#### Provided passage:

Fund strategies need to change to engage millennials with other priorities.

Fund strategies need to change to engage millennials with other priorities. Photo: Getty

Millennials are not engaging with superannuation but there are approaches funds can take to bring them into the super tent, according to Sally Loane, CEO of the Financial Services Council.

Speaking at the FSC Leaders Summit in Sydney this week, Ms Loane said new research by Deloitte Access Economics into the needs and behaviours of 18-34 year olds – who in just eight years’ time will comprise two-thirds of the workforce- revealed approaches to engage millennials in super.

“Achieving better engagement will mean a cohort better able to self-fund their retirements. So – how do we get the unengaged, engaged?, ” Ms Loane said.

  • Make it digital: Most super funds were set up when the internet was in its infancy. Those that have embraced digital get rewarded. The Commonwealth Bank’s Essential Super experienced a 37 per cent increase in members via its digital channel last year, of which almost 90 per cent were aged between 18 and 24.
  •  Make it fun:  NRL star Beau Ryan’s “sex or finance” quiz for GROW Super on Facebook has notched up over 120,000 views.
  • Make it meaningful: Increasingly people want to know how their investments are impacting the world. Goodments, a startup investment app that matches investors to ESG values found 56 per cent of customers surveyed would accept slightly lower or average financial returns in exchange for good sustainable performance.
  • Make it simple: Some new digital funds are using the Acorns roll-up spare change model to allow members to effortlessly boost savings. Combined with compound interest, it’s a powerful prompt and affords instant gratification.
  • Make it relatable: Millennials don’t compare their super fund experience with other super funds, their benchmark is their experience with Uber or Deliveroo.

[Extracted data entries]
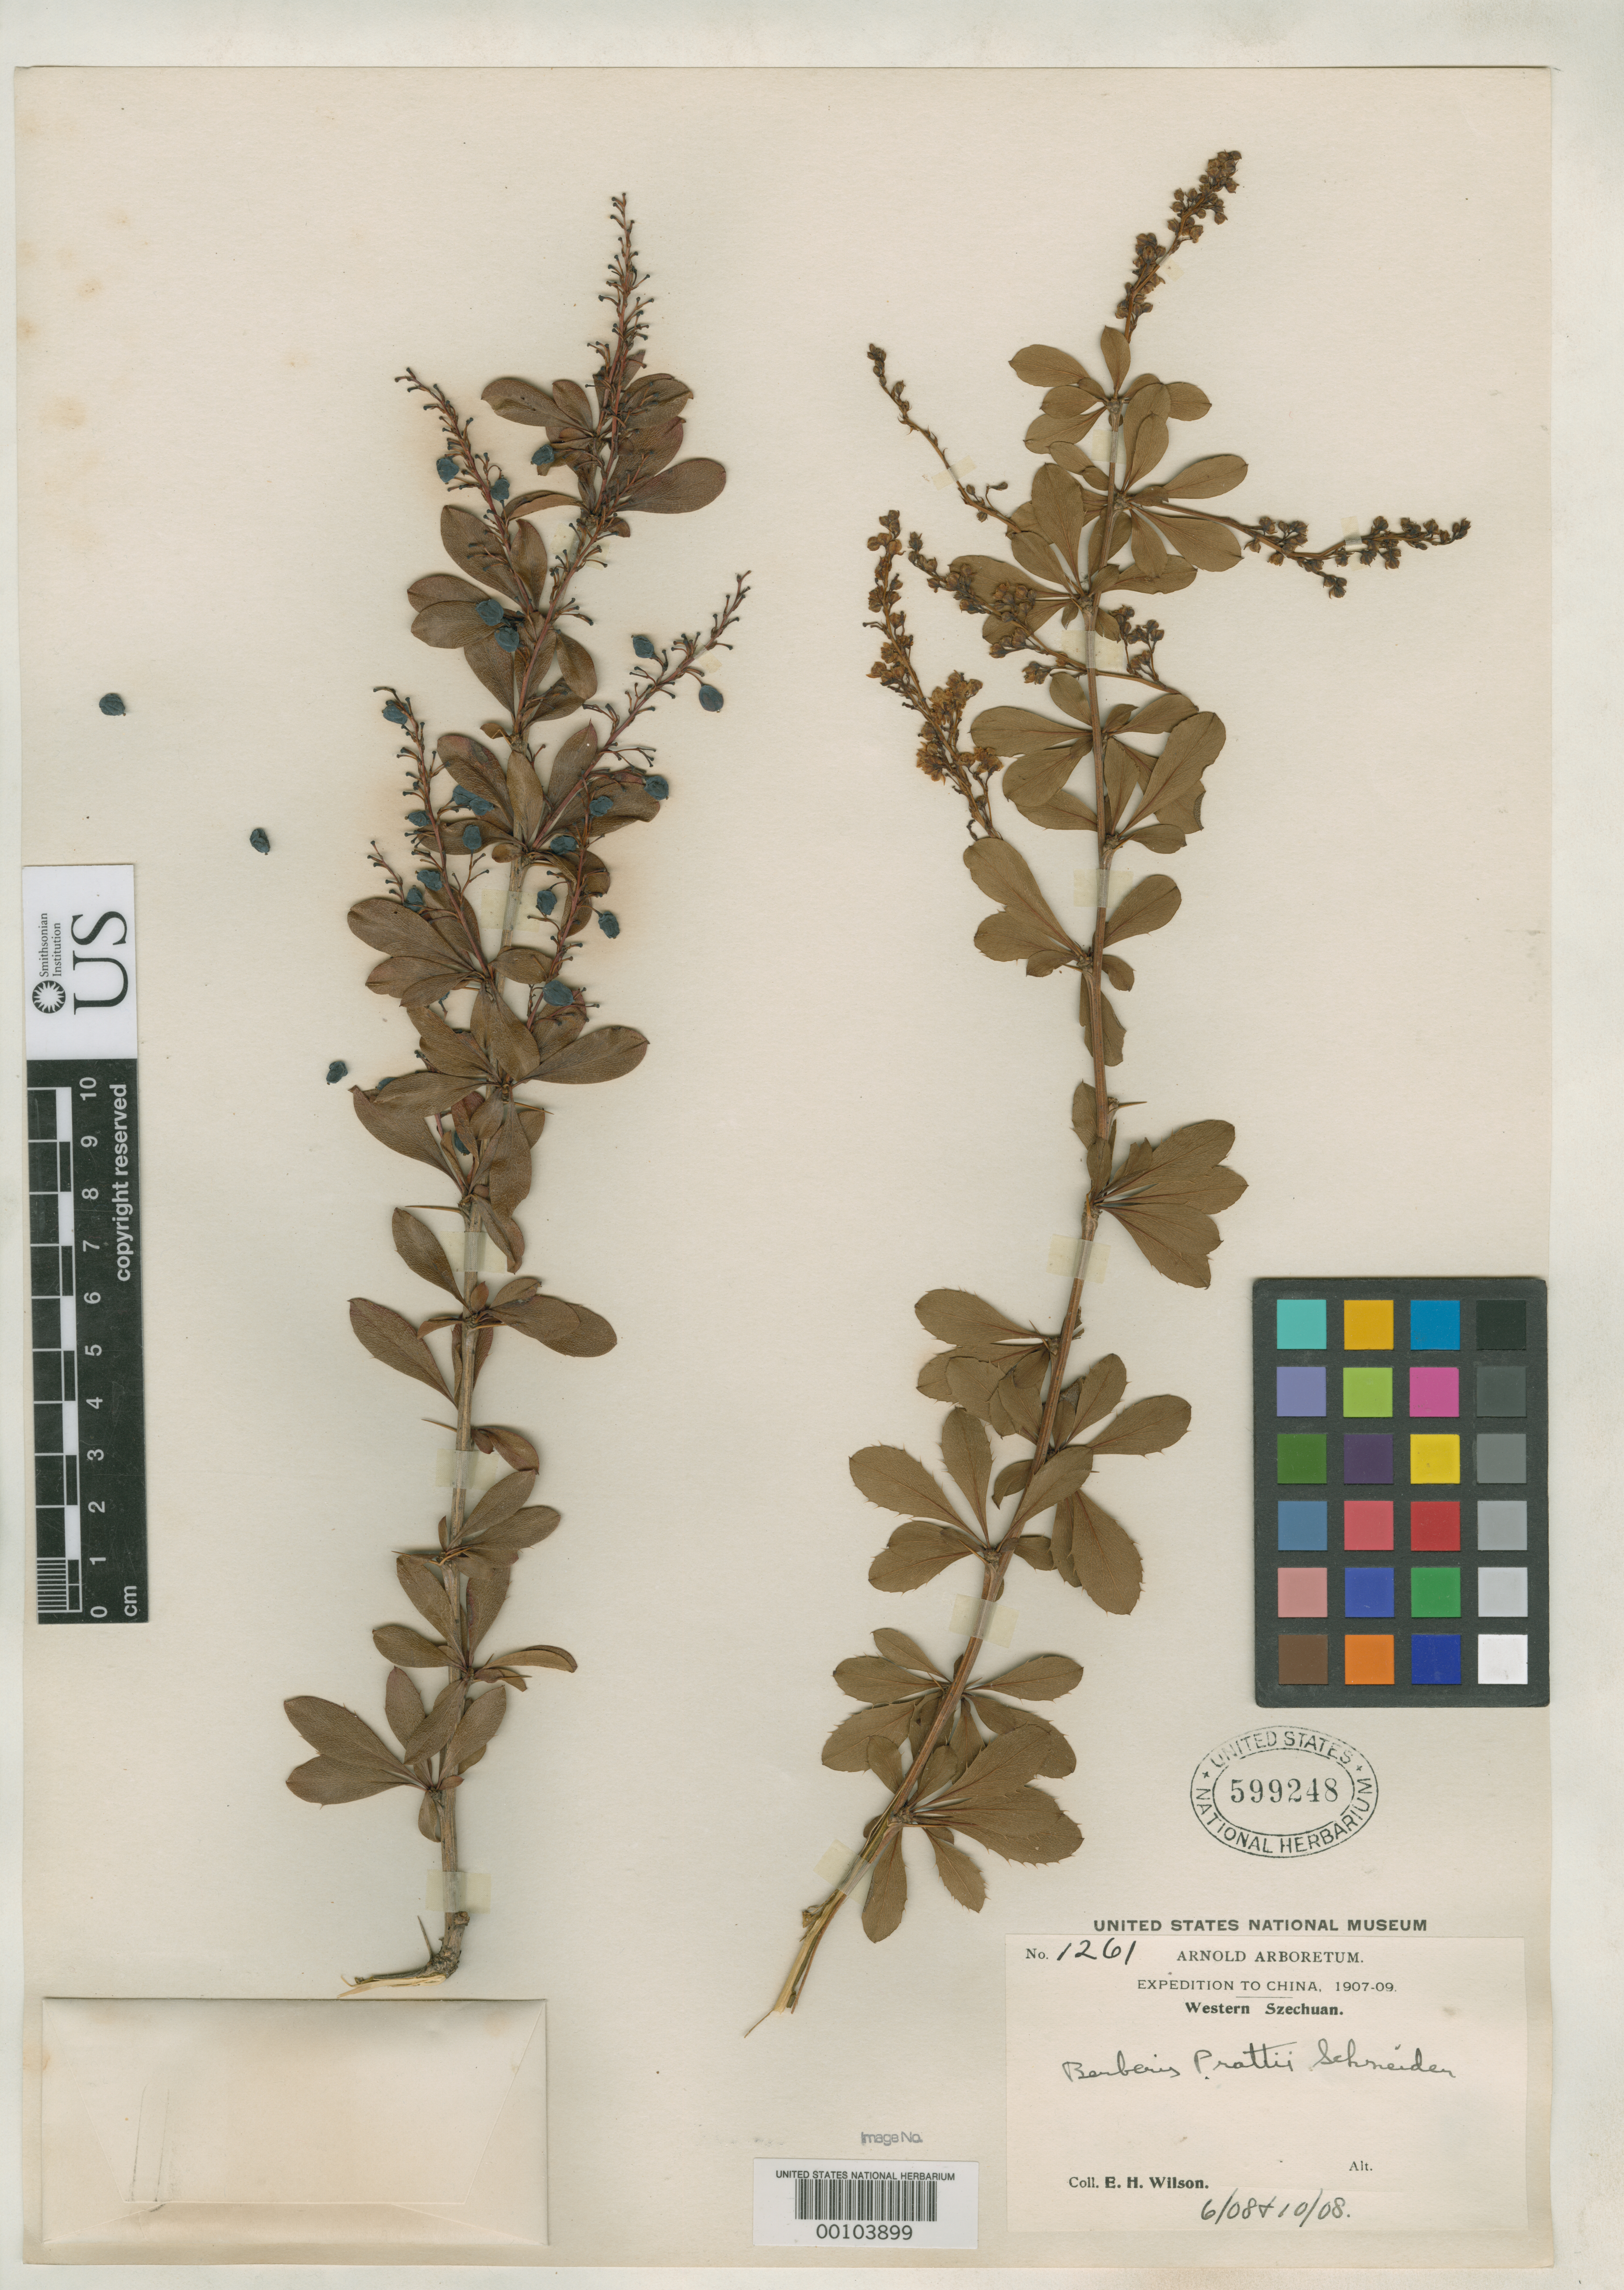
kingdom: Plantae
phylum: Tracheophyta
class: Magnoliopsida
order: Ranunculales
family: Berberidaceae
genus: Berberis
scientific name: Berberis prattii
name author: C.K. Schneid. in Sarg.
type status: Isotype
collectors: E. H. Wilson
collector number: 1261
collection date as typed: Jun 1908 to -- Oct 1908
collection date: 1908-06/1908-10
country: China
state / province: Sichuan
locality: Tachien-lu.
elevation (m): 2600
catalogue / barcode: US 599248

#### Written tasks:
[1] Reproduce the superannuation article from "Millennials are not" to "Financial Services Council.".
[2] Answer these questions from the superannuation article:
(a) Who is the CEO of the Financial Services Council?
(b) By what percentage did the Commonwealth Bank's Essential Super increase its members via its digital channel last year?
(c) What share of customers surveyed by Goodments would accept slightly lower or average financial returns in exchange for good sustainable performance?
The entries above are material separate from the superannuation article.

#### Exercise solutions:
[1]
Millennials are not engaging with superannuation but there are approaches funds can take to bring them into the super tent, according to Sally Loane, CEO of the Financial Services Council.

[2]
(a) Sally Loane
(b) 37 per cent
(c) 56 per cent